Tiga tahun meninggalkan ibukota membuat saya agak canggung untuk kembali menjadi penumpang angkutan umum Jakarta, yang konon bila membaca berita dan memantau dari komentar yang beredar kondisi yang sangat carut marut tak sesuai dengan ongkos penumpang membuat warganya enggan untuk menumpang angkutan umum. Ditambah lagi berita miris kriminalitas serta nasib buruk yang menimpa penumpang di atas angkutan umum.
Kali ini kembali saya menjadi penumpang. Seperti halnya jutaan umat di Jakarta yang begitu bangga dan bergantung (dan bergelantungan) pada transjakarta, sayapun menjadi bagiannya. Walau sebenarnya ada alternative kendaraan umum lainnya, tapi entah mengapa saya enggan untuk mencobanya. Tarif yang di terapkan Rp. 3500 bagi penumpang Transjakarta tujuan kemanasaja, dan boleh naik turun berulangkali di sertiap persimpangan jalur, begitu memanjakan masyarakat Jakarta dengan harga angkutan umum kota ‘murah meriah’ (dan masih saja mengeluh).
Memang naik transjakarta harus penuh perjuangan, tidak seimbang antara supply & demand, serta ketidakmatangan manajemen transportasi umum dikalangan birokrat perencana pemkot DKI menjadikan permasalahan tak pernah terselesaikan, malah selalu menambah masalah dengan masalah-masalah baru.
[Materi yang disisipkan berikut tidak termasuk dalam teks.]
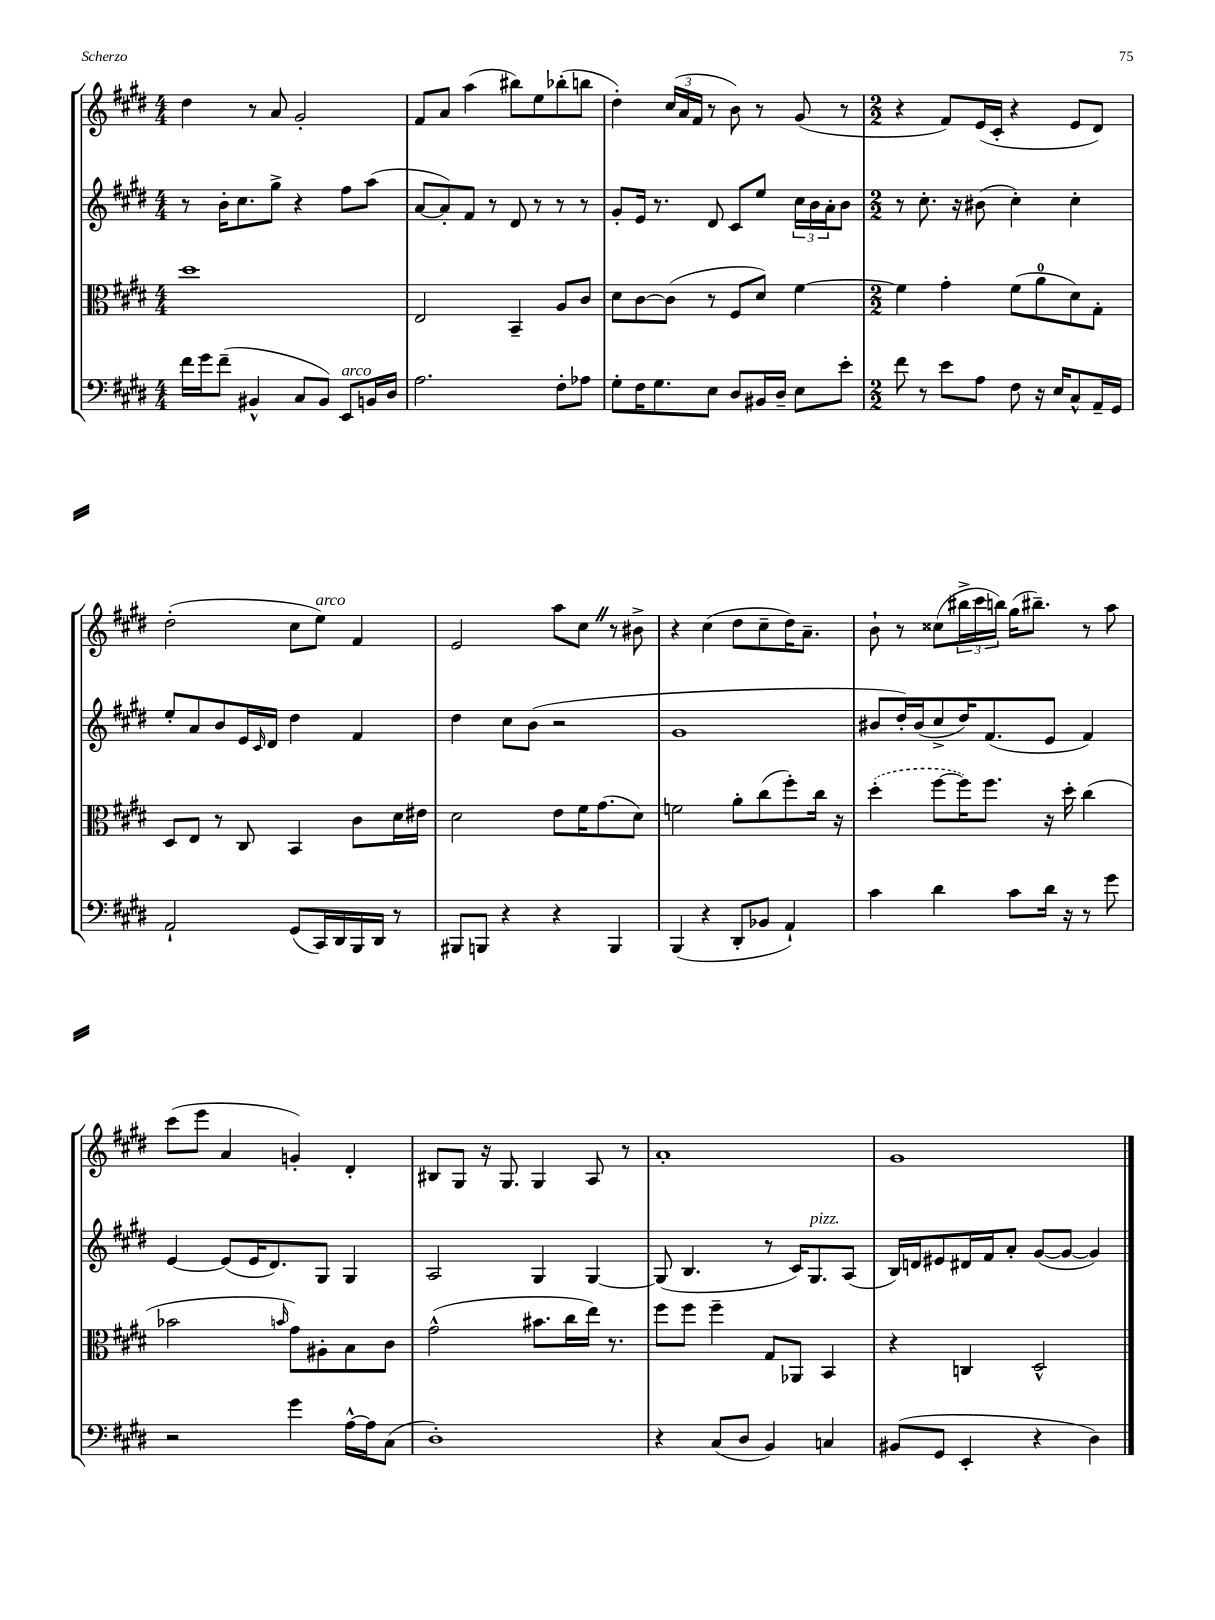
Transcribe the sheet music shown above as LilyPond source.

<<
\new StaffGroup <<
\new Staff = "s0" {
    \clef treble \key e \major \numericTimeSignature \time 4/4
    dis''4 r8 a'8 gis'2-. |
    fis'8 a'8 a''4( bis''8) e''8 bes''8-.( b''8 |
    dis''4-.) \tuplet 3/2 { cis''16( a'16 fis'16 } r8 b'8) r8 gis'8( r8 |
    \numericTimeSignature \time 2/2 r4 fis'8) e'16( cis'16-. r4 e'8 dis'8) |
    dis''2-.( cis''8 e''8^\markup { \italic "arco" }) fis'4 |
    e'2 a''8 cis''8 \once \override BreathingSign.text = \markup { \musicglyph "scripts.caesura.straight" } \breathe r8 bis'8-> |
    r4 cis''4( dis''8 cis''8-- dis''16) a'8.-- |
    b'8-! r8 cisis''8( \tuplet 3/2 { bis''16-> cis'''16 b''16) } gis''16( bis''8.--) r8 a''8 |
    cis'''8( e'''8 a'4 g'4-.) dis'4-. |
    bis8 gis8 r16 gis8. gis4 a8 r8 |
    a'1-. |
    gis'1 \bar "|." |
}
\new Staff = "s1" {
    \clef treble \key e \major \numericTimeSignature \time 4/4
    r8 b'16-. cis''8. gis''8-> r4 fis''8 a''8( |
    a'8~ a'8-.) fis'8 r8 dis'8 r8 r8 r8 |
    gis'8-. e'16 r8. dis'8 cis'8 e''8 \tuplet 3/2 { cis''16 b'16 a'16-. } b'8 |
    \numericTimeSignature \time 2/2 r8 cis''8.-. r16 bis'8( cis''4-.) cis''4-. |
    e''8-. a'8 b'8 e'16 \grace { cis'16 } dis'16 dis''4 fis'4 |
    dis''4 cis''8 b'8( r2 |
    gis'1 |
    bis'8 dis''16-.) bis'16( cis''8-> dis''16) fis'8.( e'8 fis'4) |
    e'4~ e'8( e'16 dis'8.) gis8 gis4 |
    a2 gis4 gis4~ |
    gis8( b4. r8 cis'16) gis8.^\markup { \italic "pizz." } a8( |
    b16) d'16 eis'8 dis'16 fis'16 a'8-. gis'8~( gis'8~ gis'4) \bar "|." |
}
\new Staff = "s2" {
    \clef alto \key e \major \numericTimeSignature \time 4/4
    dis''1 |
    e2 b,4-- a8 cis'8 |
    dis'8 cis'8~ cis'8( r8 fis8 dis'8) fis'4~ |
    \numericTimeSignature \time 2/2 fis'4 gis'4-. fis'8( a'8-0 dis'8) gis8-. |
    dis8 e8 r8 cis8 b,4 cis'8 dis'16 eis'16 |
    dis'2 e'8 fis'16 gis'8.( dis'8) |
    f'2 a'8-. cis''8( fis''8-.) cis''16 r16 |
    \once \slurDashed dis''4-.( fis''8~ fis''16) fis''8. r16 dis''16-. cis''4( |
    bes'2 \grace { b'16 } gis'8) ais8-. b8 cis'8 |
    gis'2-^( bis'8. cis''16 e''16) r8. |
    fis''8 fis''8 fis''4-- gis8 aes,8 b,4 |
    r4 c4 dis2-^ \bar "|." |
}
\new Staff = "s3" {
    \clef bass \key e \major \numericTimeSignature \time 4/4
    fis'16 gis'16 fis'8--( bis,4-^ cis8 bis,8) e,8^\markup { \italic "arco" } b,16 dis16 |
    a2. fis8-. aes8 |
    gis8-. fis16 gis8. e8 dis8 bis,16 dis16-- e8 e'8-. |
    \numericTimeSignature \time 2/2 fis'8 r8 e'8 a8 fis8 r16 e16 cis8-^ a,16-- gis,16 |
    a,2-! gis,8( cis,16) dis,16 b,,16 dis,16 r8 |
    bis,,8 b,,8 r4 r4 b,,4 |
    b,,4( r4 dis,8-. bes,8 a,4-!) |
    cis'4 dis'4 cis'8 dis'16 r16 r8 gis'8 |
    r2 gis'4 a16~-^ a16 cis8( |
    dis1-.) |
    r4 cis8( dis8 b,4) c4 |
    bis,8( gis,8 e,4-. r4 dis4) \bar "|." |
}
>>
>>
\layout { \context { \Score \remove "Bar_number_engraver" } }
Perhatikan saja shelter2 yang tersedia begitu membludak oleh penumpang yang sering kali tak terangkut, membuat penumpang harus berdesakan dan menunggu lebih lama, belum lagi frekuensi waktu kedatangan yang tak pasti (dijanjikan tiap interval 5 – 10 menit, namun kadang hingga 30 menit). Perjuangan tak selesai di Shelter, di dalam bis pun, suasana nyaman tak bisa di buktikan, hanya tersedia mungkin sekitar 30 kursi saja (berapa pastinya jumlah tempat duduk yang tersedia, saya belum sempat hitung, maaf). Dari 30 kursi tersebut hanya 10 bagi wanita di area khusus wanita yang di sediakan di atas transjakarta, sisanya bisa ke area umum atau berdiri (kebanyakan wanita lebih rela berdiri lebih lama di area wanita dari pada berpindah ke area umum yang didominasi para pria), ditambah lagi dengan pergerakan bis yang sudah di pastikan membuat penumpangnya terbuai dan terombangambing kiri-kanan-depan-belakang. Walau demikian panjang deritanya naik transjakarta, namun penumpang tak berkurang tetap diminati, karena murah.
Lalu saya mencoba naik angkutan kota lainnya, yaitu kopaja dan metromini. Lama tak naik kendaraan umum jenis ini, membuat saya bingung membayar tariff, untuk amannya saya kasi Rp. 5000 dan mendapat kembali Rp. 3000, berarti tarifnya ‘hanya’ Rp. 2000, murah banget kan ?? dengan rute kopaja yang bila dari ujung ke ujung lumayan jauh (missal : P.20 Senen – Lebak Bulus). Dan semalam sepulang kerja saya iseng mencoba naik biskota yang searah dengan jalur transjakarta yang biasa saya tumpangi, bis non-ac reyot milik Perusahaan Penumpang Djakarta atau yang dikenal dengan PPD, saya naik PPD 43 rute CIlilitan – Tj. Priok, saya bayar ongkosnya ‘hanya’ Rp.2000 , lagi-lagi terkagum-kagum dengan murahnya ongkos yang harus saya keluarkan.
Akan lain ceritanya bila saya naik mikrolet atau angkot, yang mengenakan tarif berdasarkan jarak dan mood driver. Untuk perjalanan yang sama dari rumah saya ke jatinegara, bila membayar dengan Rp.5000 maka kadang akan mendapat kembali Rp. 2000 atauRP. 1500 bahkan pernah juga RP. 1000. Jadi sebaiknya bayarkanlah dengan uang pas.